Es lag eine besondere Atmosphäre über der Stadt. Weit ab von gängigen Musiktrends und im wohltuenden Gegensatz zum Mainstream war Rudolstadt Balsam für die gemarterte Musikseele und ein Segen für das Gemüt. Bis in die Morgenstunden steppte der Bär und – mit den Reihen- und Kettentänzen als „Tanz des Jahres“ – die Festivalbesucher zwischen 2 und 82 Jahren. Das Alter schien aufgehoben. Im Tanzzelt zappelten und kreisten bereits am Samstagmittag die ersten Beine. Später am Abend, nach einem Musikmarathon, spielten die „Cercle Celtique Bellen Brug“ im Stadthaus und die Engländer von „Red Dog Green Dog“ im Tanzzelt auf. Spätestens bei „Dikanda“ aus Polen wanderte der Rucksack in die Ecke und schwangen und kreisten die Hüften. Der Rhythmus kam, selbst bei den unrhythmischsten Zeitgeistern, zwangsläufig. Herrlich auch, dass Traditionen wie durch die Lokalmatadoren des Thüringischen Folkloretanzensemble auf dem Markt weitergelebt wurden. Und mir nach Jahren wieder die Hoffnung gaben, dass ein Tanzfestival etwas Schönes sein kann. Fast schon routiniert, wie mir Freunde bescheinigten, und doch wieder einzigartig, hob sich das Festival selbstbewusst ab von anderen musikalischen Events. Ausgelassen und vollkommen friedlich. Apropos. Ungekrönter jährlicher Themenschwerpunkt war und ist das regnerische Festivalwetter am imaginären ersten Juliwochenende. „Das ist schon Kult“, grinste mich eine Freundin an. Sie sollte Recht behalten. Die Vorteile der sporadischen Regengüsse lernte ich bei den „Querschlägern“ im Handwerkerhof kennen, als die Leute vor dem Nass Zuflucht suchten – und näher zusammenrücken. Eine herausragende Eigenschaft des Festivals, wie ich finde. Lassen sich doch auch so – neben der Musikvielfalt – enge Bekanntschaften knüpfen.

* [Arbeitsauftrag 1] Ordne in den folgenden Datenzeilen alles ab der Zeile mit „The HSS contains“ bis zum Ende der Datenzeilen als JSON-Liste von Strings an, einen String pro Zeile und ohne Leerzeilen.

* [Gegebene Daten]
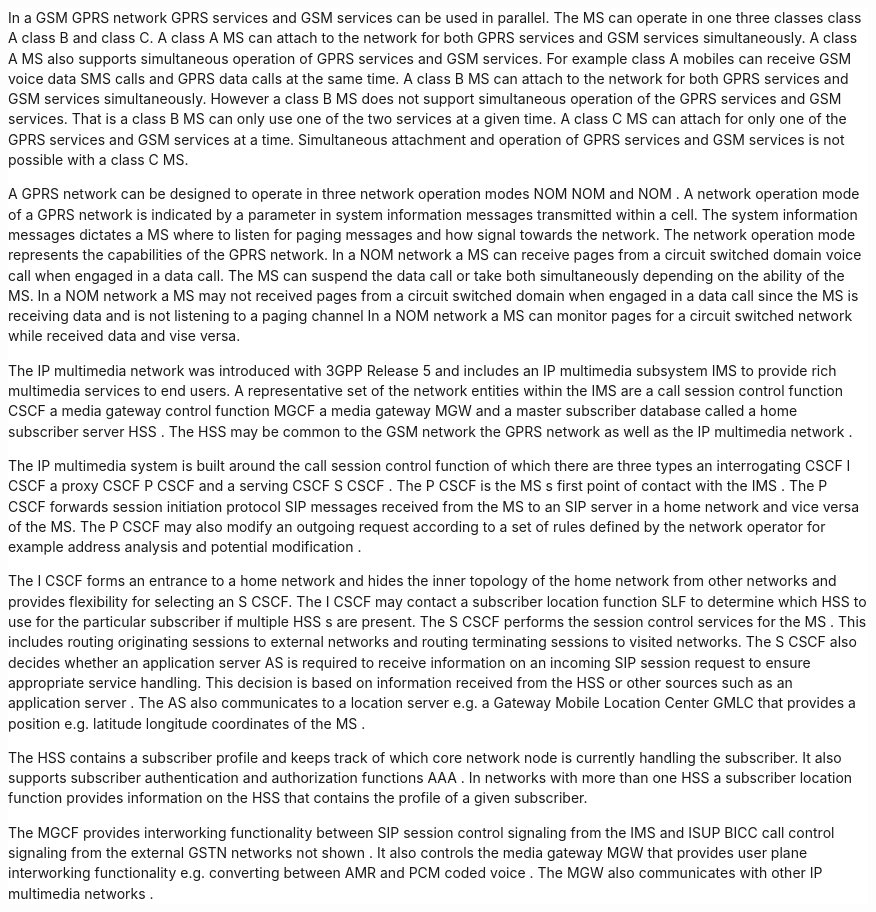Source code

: In a GSM GPRS network GPRS services and GSM services can be used in parallel. The MS can operate in one three classes class A class B and class C. A class A MS can attach to the network for both GPRS services and GSM services simultaneously. A class A MS also supports simultaneous operation of GPRS services and GSM services. For example class A mobiles can receive GSM voice data SMS calls and GPRS data calls at the same time. A class B MS can attach to the network for both GPRS services and GSM services simultaneously. However a class B MS does not support simultaneous operation of the GPRS services and GSM services. That is a class B MS can only use one of the two services at a given time. A class C MS can attach for only one of the GPRS services and GSM services at a time. Simultaneous attachment and operation of GPRS services and GSM services is not possible with a class C MS.

A GPRS network can be designed to operate in three network operation modes NOM NOM and NOM . A network operation mode of a GPRS network is indicated by a parameter in system information messages transmitted within a cell. The system information messages dictates a MS where to listen for paging messages and how signal towards the network. The network operation mode represents the capabilities of the GPRS network. In a NOM network a MS can receive pages from a circuit switched domain voice call when engaged in a data call. The MS can suspend the data call or take both simultaneously depending on the ability of the MS. In a NOM network a MS may not received pages from a circuit switched domain when engaged in a data call since the MS is receiving data and is not listening to a paging channel In a NOM network a MS can monitor pages for a circuit switched network while received data and vise versa.

The IP multimedia network was introduced with 3GPP Release 5 and includes an IP multimedia subsystem IMS to provide rich multimedia services to end users. A representative set of the network entities within the IMS are a call session control function CSCF a media gateway control function MGCF a media gateway MGW and a master subscriber database called a home subscriber server HSS . The HSS may be common to the GSM network the GPRS network as well as the IP multimedia network .

The IP multimedia system is built around the call session control function of which there are three types an interrogating CSCF I CSCF a proxy CSCF P CSCF and a serving CSCF S CSCF . The P CSCF is the MS s first point of contact with the IMS . The P CSCF forwards session initiation protocol SIP messages received from the MS to an SIP server in a home network and vice versa of the MS. The P CSCF may also modify an outgoing request according to a set of rules defined by the network operator for example address analysis and potential modification .

The I CSCF forms an entrance to a home network and hides the inner topology of the home network from other networks and provides flexibility for selecting an S CSCF. The I CSCF may contact a subscriber location function SLF to determine which HSS to use for the particular subscriber if multiple HSS s are present. The S CSCF performs the session control services for the MS . This includes routing originating sessions to external networks and routing terminating sessions to visited networks. The S CSCF also decides whether an application server AS is required to receive information on an incoming SIP session request to ensure appropriate service handling. This decision is based on information received from the HSS or other sources such as an application server . The AS also communicates to a location server e.g. a Gateway Mobile Location Center GMLC that provides a position e.g. latitude longitude coordinates of the MS .

The HSS contains a subscriber profile and keeps track of which core network node is currently handling the subscriber. It also supports subscriber authentication and authorization functions AAA . In networks with more than one HSS a subscriber location function provides information on the HSS that contains the profile of a given subscriber.

The MGCF provides interworking functionality between SIP session control signaling from the IMS and ISUP BICC call control signaling from the external GSTN networks not shown . It also controls the media gateway MGW that provides user plane interworking functionality e.g. converting between AMR and PCM coded voice . The MGW also communicates with other IP multimedia networks .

* [Arbeitsauftrag 2] Kürze den Absatz des Festivalberichts, der mit „Es lag eine besondere Atmosphäre“ beginnt, zu einer knappen Stichpunktliste mit seinen wichtigsten Fakten.

* [Antwortfeld 1]
[
  "The HSS contains a subscriber profile and keeps track of which core network node is currently handling the subscriber. It also supports subscriber authentication and authorization functions AAA . In networks with more than one HSS a subscriber location function provides information on the HSS that contains the profile of a given subscriber.",
  "The MGCF provides interworking functionality between SIP session control signaling from the IMS and ISUP BICC call control signaling from the external GSTN networks not shown . It also controls the media gateway MGW that provides user plane interworking functionality e.g. converting between AMR and PCM coded voice . The MGW also communicates with other IP multimedia networks ."
]

* [Antwortfeld 2]
- Rudolstadt bot abseits von Musiktrends und Mainstream eine besondere Atmosphäre.
- Besucher zwischen 2 und 82 Jahren tanzten bis in die Morgenstunden; „Tanz des Jahres“ waren die Reihen- und Kettentänze.
- Im Tanzzelt wurde schon am Samstagmittag getanzt.
- Am Abend spielten „Cercle Celtique Bellen Brug“ im Stadthaus und „Red Dog Green Dog“ aus England im Tanzzelt, später „Dikanda“ aus Polen.
- Das Thüringische Folkloretanzensemble pflegte auf dem Markt Traditionen.
- Das Festival war ausgelassen und vollkommen friedlich und hob sich von anderen Musikveranstaltungen ab.
- Regnerisches Wetter am ersten Juliwochenende gilt als Kult.
- Bei den „Querschlägern“ im Handwerkerhof rückten die Leute wegen des Regens zusammen, was neue Bekanntschaften ermöglicht.